Su último capítulo con Sabina ocurrió el pasado 8 junio: llamó a la secretaria del músico, le contó su situación económica y solicitó hablar con él. Llevaba 21 años sin intentar contactar con su exrepresentado. Ella le dijo que se lo comentaría a Joaquín.
En 2000 vende su chalet y una casa en el centro de Madrid para construirse una casa en Moralzarzal, en la sierra de Madrid. De 2000 a 2004 sigue ejerciendo de representante, “pero después de tener al más grande ya nada es igual”. Su último representado es El Lichis, ex La Cabra Mecánica. Ya no disfruta de los lujos de antes, pero lleva una vida sin apreturas. El Mercedes ya lo vendió. “Mi situación precaria llega cuando me divorcio, en 2008, y me voy del chalet de Moralzarzal para que viva mi ex con las dos niñas”, señala. Se muda al piso que compró en 1970 su familia en Aluche, donde todavía vivía su madre. Y comienza su reclusión. A los tres años fallece la madre con 97 y se queda solo.
Todavía se considera marxista y la única persona en la política que le da plena confianza es Yolanda Díaz. Sonríe cuando cuenta que el único que tiene las llaves de su casa es su vecino, Fran, “un votante de Vox”. “Es buena gente: se las di por si me pasa algo”, asegura.
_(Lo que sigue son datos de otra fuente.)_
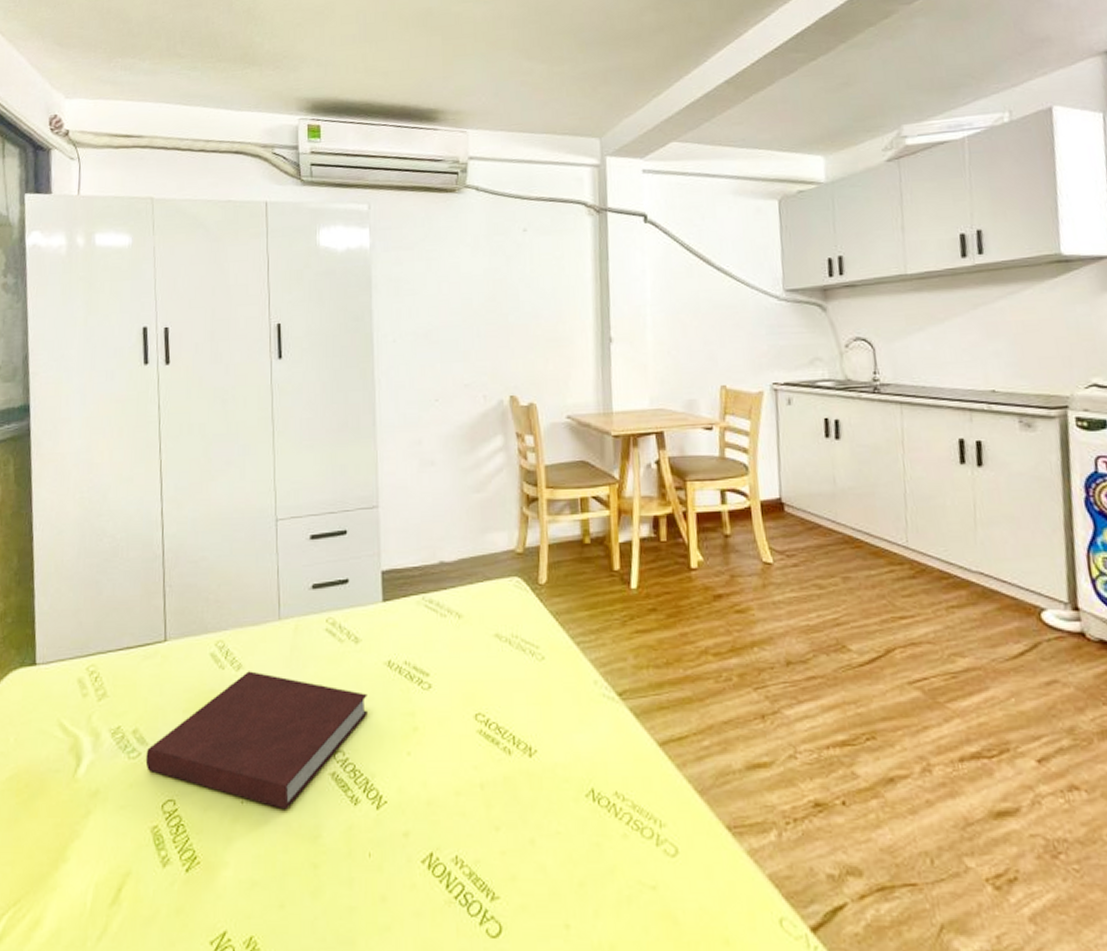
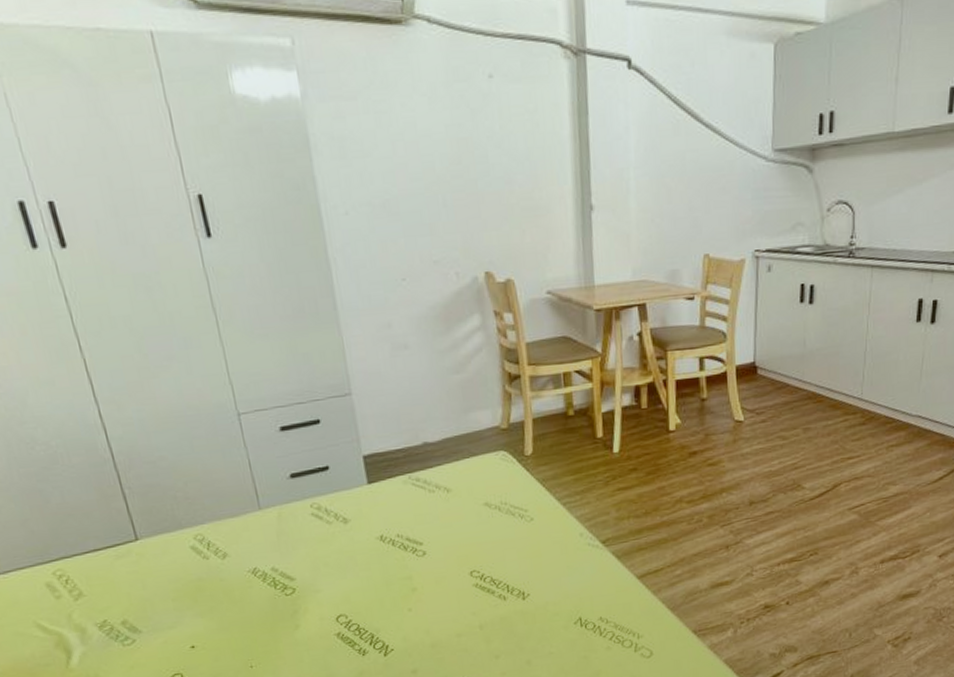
notebook: present [145,671,369,810] -> none [140,558,367,668]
Su objetivo ahora es recuperar la mitad del dinero del chalet de Moralzarzal, unos 250.000 euros, “para vivir un poco mejor” y publicar sus memorias a final de año con el título de Pongamos que hablo de Paco Lucena. Dice que no guarda contacto con ninguno de los músicos a los que representó y que con sus hijas, de 31 y 34 años, no se lleva demasiado bien. De los 680 que cobra cada mes debe abonar 200 a la persona que le pagó la nueva dentadura. “No tengo dinero, pero no me quejo. Jamás me he quejado, en la vida. ‘Caminando fui lo que fui’, como dice la canción de Silvio Rodríguez. He tenido dinero y poder, y ya no me interesan, porque te hacen ser ruin”.